Stored data entries:
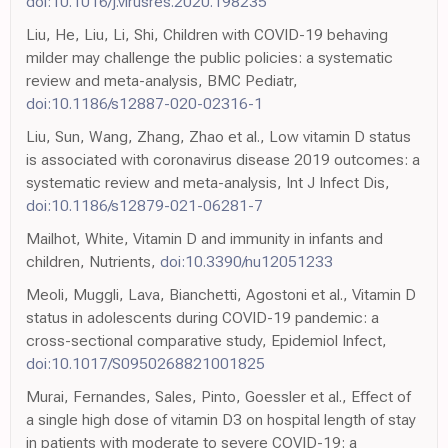
doi:10.1016/j.virusres.2020.198235
Liu, He, Liu, Li, Shi, Children with COVID-19 behaving
milder may challenge the public policies: a systematic
review and meta-analysis, BMC Pediatr,
doi:10.1186/s12887-020-02316-1
Liu, Sun, Wang, Zhang, Zhao et al., Low vitamin D status
is associated with coronavirus disease 2019 outcomes: a
systematic review and meta-analysis, Int J Infect Dis,
doi:10.1186/s12879-021-06281-7
Mailhot, White, Vitamin D and immunity in infants and
children, Nutrients,
doi:10.3390/nu12051233
Meoli, Muggli, Lava, Bianchetti, Agostoni et al., Vitamin D
status in adolescents during COVID-19 pandemic: a
cross-sectional comparative study, Epidemiol Infect,
doi:10.1017/S0950268821001825
Murai, Fernandes, Sales, Pinto, Goessler et al., Effect of
a single high dose of vitamin D3 on hospital length of stay
in patients with moderate to severe COVID-19: a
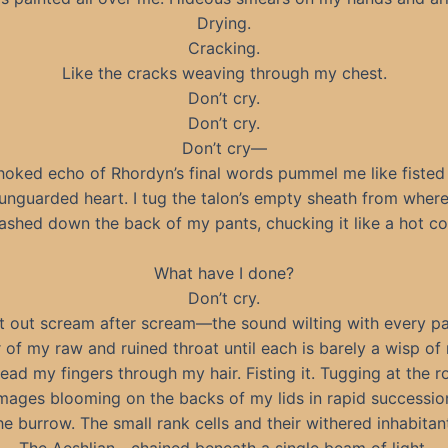
Drying.
Cracking.
Like the cracks weaving through my chest.
Don’t cry.
Don’t cry.
Don’t cry—
hoked echo of Rhordyn’s final words pummel me like fisted
unguarded heart. I tug the talon’s empty sheath from where
ashed down the back of my pants, chucking it like a hot co
What have I done?
Don’t cry.
lt out scream after scream—the sound wilting with every pa
 of my raw and ruined throat until each is barely a wisp of 
read my fingers through my hair. Fisting it. Tugging at the r
mages blooming on the backs of my lids in rapid successio
e burrow. The small rank cells and their withered inhabitan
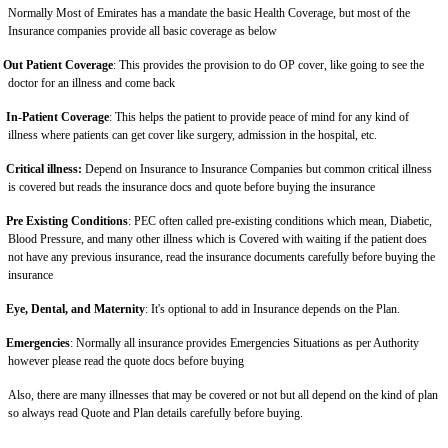
Normally Most of Emirates has a mandate the basic Health Coverage, but most of the
Insurance companies provide all basic coverage as below
Out Patient Coverage
: This provides the provision to do OP cover, like going to see the
doctor for an illness and come back
In-Patient Coverage
: This helps the patient to provide peace of mind for any kind of
illness where patients can get cover like surgery, admission in the hospital, etc.
Critical illness:
Depend on Insurance to Insurance Companies but common critical illness
is covered but reads the insurance docs and quote before buying the insurance
Pre Existing Conditions
: PEC often called pre-existing conditions which mean, Diabetic,
Blood Pressure, and many other illness which is Covered with waiting if the patient does
not have any previous insurance, read the insurance documents carefully before buying the
insurance
Eye, Dental, and Maternity
: It's optional to add in Insurance depends on the Plan.
Emergencies
: Normally all insurance provides Emergencies Situations as per Authority
however please read the quote docs before buying
Also, there are many illnesses that may be covered or not but all depend on the kind of plan
so always read Quote and Plan details carefully before buying.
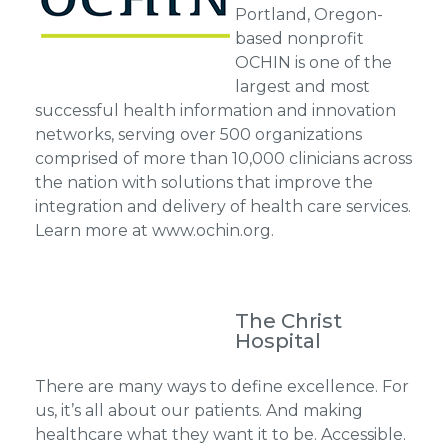
Portland, Oregon-
based nonprofit
OCHIN is one of the
largest and most
successful health information and innovation
networks, serving over 500 organizations
comprised of more than 10,000 clinicians across
the nation with solutions that improve the
integration and delivery of health care services.
Learn more at www.ochin.org.
The Christ
Hospital
There are many ways to define excellence. For
us, it’s all about our patients. And making
healthcare what they want it to be. Accessible.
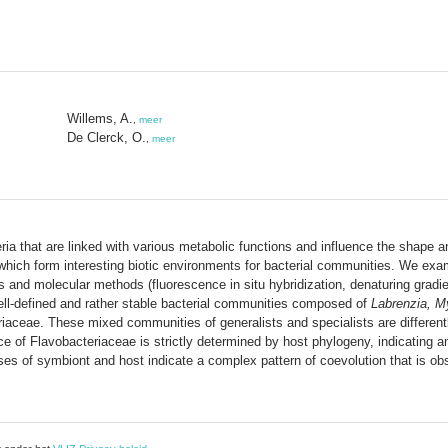
Willems, A.
,
meer
De Clerck, O.
,
meer
ia that are linked with various metabolic functions and influence the shape a
s, which form interesting biotic environments for bacterial communities. We ex
es and molecular methods (fluorescence in situ hybridization, denaturing grad
well-defined and rather stable bacterial communities composed of
Labrenzia, M
aceae. These mixed communities of generalists and specialists are differentl
 of Flavobacteriaceae is strictly determined by host phylogeny, indicating an
ses of symbiont and host indicate a complex pattern of coevolution that is o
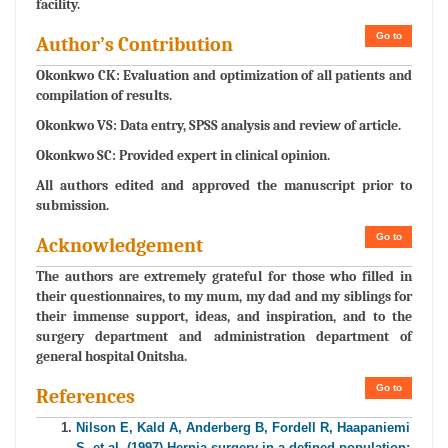
facility.
Go to
Author’s Contribution
Okonkwo CK: Evaluation and optimization of all patients and
compilation of results.
Okonkwo VS: Data entry, SPSS analysis and review of article.
Okonkwo SC: Provided expert in clinical opinion.
All authors edited and approved the manuscript prior to
submission.
Go to
Acknowledgement
The authors are extremely grateful for those who filled in
their questionnaires, to my mum, my dad and my siblings for
their immense support, ideas, and inspiration, and to the
surgery department and administration department of
general hospital Onitsha.
Go to
References
Nilson E, Kald A, Anderberg B, Fordell R, Haapaniemi
S, et al. (1997) Hernia surgery in a defined population:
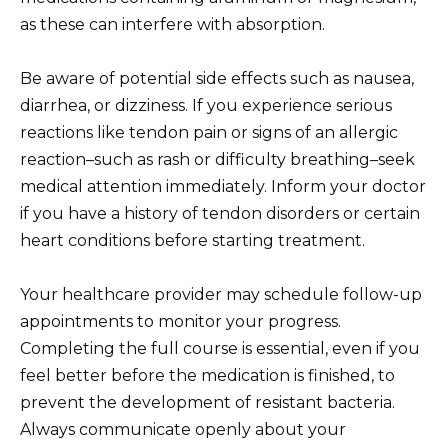
as these can interfere with absorption.
Be aware of potential side effects such as nausea,
diarrhea, or dizziness. If you experience serious
reactions like tendon pain or signs of an allergic
reaction–such as rash or difficulty breathing–seek
medical attention immediately. Inform your doctor
if you have a history of tendon disorders or certain
heart conditions before starting treatment.
Your healthcare provider may schedule follow-up
appointments to monitor your progress.
Completing the full course is essential, even if you
feel better before the medication is finished, to
prevent the development of resistant bacteria.
Always communicate openly about your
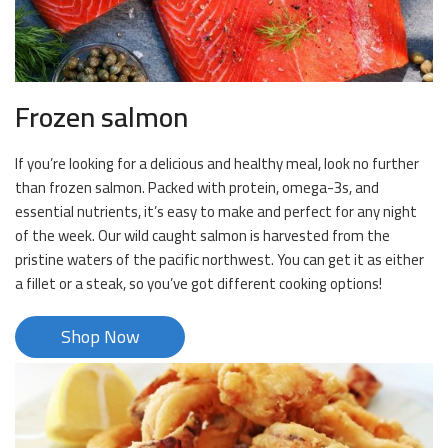
Frozen salmon
If you’re looking for a delicious and healthy meal, look no further
than frozen salmon. Packed with protein, omega-3s, and
essential nutrients, it’s easy to make and perfect for any night
of the week. Our wild caught salmon is harvested from the
pristine waters of the pacific northwest. You can get it as either
a fillet or a steak, so you’ve got different cooking options!
Shop Now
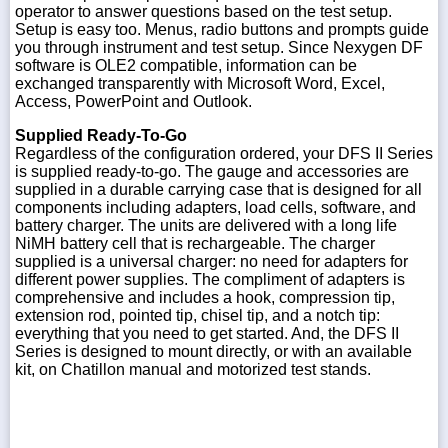
operator to answer questions based on the test setup.
Setup is easy too. Menus, radio buttons and prompts guide
you through instrument and test setup. Since Nexygen DF
software is OLE2 compatible, information can be
exchanged transparently with Microsoft Word, Excel,
Access, PowerPoint and Outlook.
Supplied Ready-To-Go
Regardless of the configuration ordered, your DFS II Series
is supplied ready-to-go. The gauge and accessories are
supplied in a durable carrying case that is designed for all
components including adapters, load cells, software, and
battery charger. The units are delivered with a long life
NiMH battery cell that is rechargeable. The charger
supplied is a universal charger: no need for adapters for
different power supplies. The compliment of adapters is
comprehensive and includes a hook, compression tip,
extension rod, pointed tip, chisel tip, and a notch tip:
everything that you need to get started. And, the DFS II
Series is designed to mount directly, or with an available
kit, on Chatillon manual and motorized test stands.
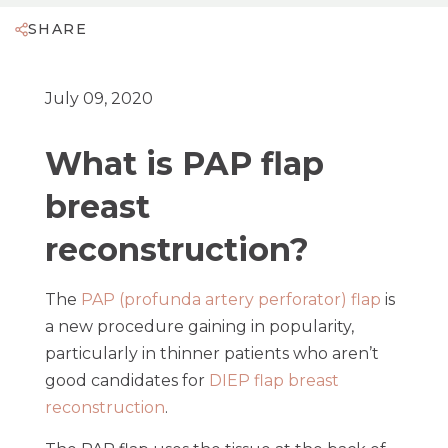
SHARE
July 09, 2020
What is PAP flap
breast
reconstruction?
The
PAP (profunda artery perforator) flap
is
a new procedure gaining in popularity,
particularly in thinner patients who aren’t
good candidates for
DIEP flap breast
reconstruction
.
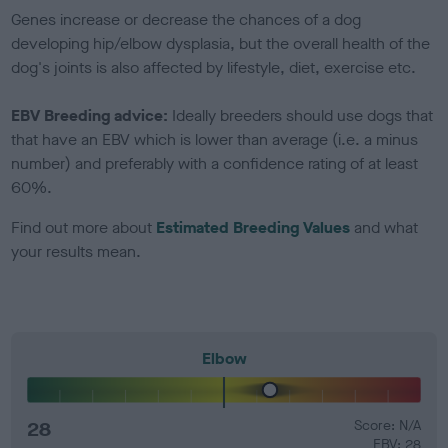
Genes increase or decrease the chances of a dog
developing hip/elbow dysplasia, but the overall health of the
dog's joints is also affected by lifestyle, diet, exercise etc.
EBV Breeding advice:
Ideally breeders should use dogs that
that have an EBV which is lower than average (i.e. a minus
number) and preferably with a confidence rating of at least
60%.
Find out more about
Estimated Breeding Values
and what
your results mean.
Elbow
28
Score: N/A
EBV: 28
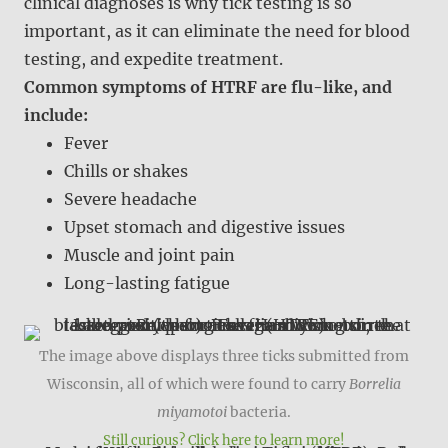
clinical diagnoses is why tick testing is so
important, as it can eliminate the need for blood
testing, and expedite treatment.
Common symptoms of HTRF are flu-like, and
include:
Fever
Chills or shakes
Severe headache
Upset stomach and digestive issues
Muscle and joint pain
Long-lasting fatigue
The image above displays three ticks submitted from
Wisconsin, all of which were found to carry
Borrelia
miyamotoi
bacteria.
Still curious? Click here to learn more!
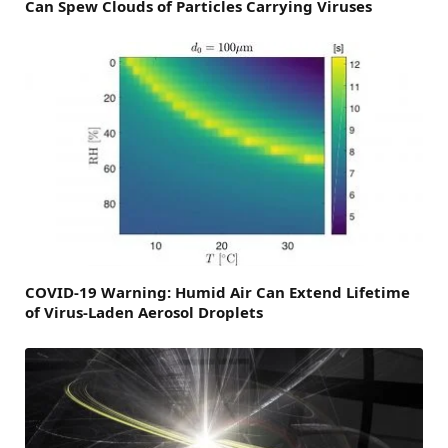
Can Spew Clouds of Particles Carrying Viruses
COVID-19 Warning: Humid Air Can Extend Lifetime
of Virus-Laden Aerosol Droplets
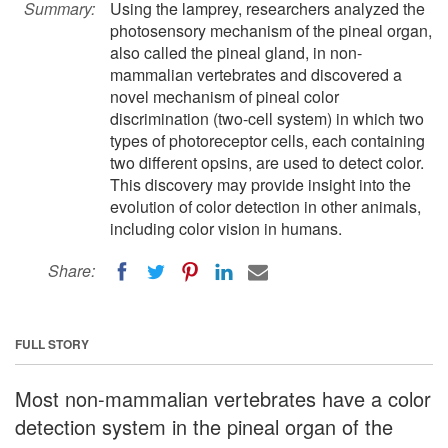
Summary:
Using the lamprey, researchers analyzed the
photosensory mechanism of the pineal organ,
also called the pineal gland, in non-
mammalian vertebrates and discovered a
novel mechanism of pineal color
discrimination (two-cell system) in which two
types of photoreceptor cells, each containing
two different opsins, are used to detect color.
This discovery may provide insight into the
evolution of color detection in other animals,
including color vision in humans.
Share:
FULL STORY
Most non-mammalian vertebrates have a color
detection system in the pineal organ of the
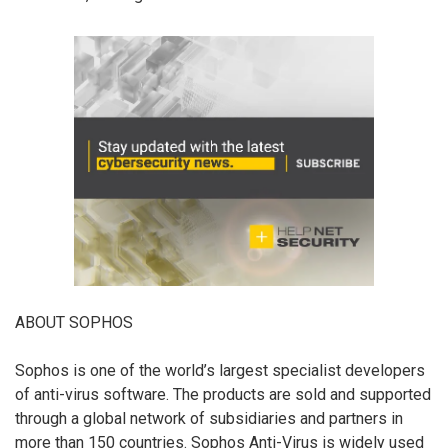
ABOUT SOPHOS
Sophos is one of the world’s largest specialist developers
of anti-virus software. The products are sold and supported
through a global network of subsidiaries and partners in
more than 150 countries. Sophos Anti-Virus is widely used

TASK PROMPT: In the data above, which lines have "through"? Report each of them.

WRITTEN ANSWER:
Like the cracks weaving through my chest.
read my fingers through my hair. Fisting it. Tugging at the r
you through instrument and test setup. Since Nexygen DF
through a global network of subsidiaries and partners in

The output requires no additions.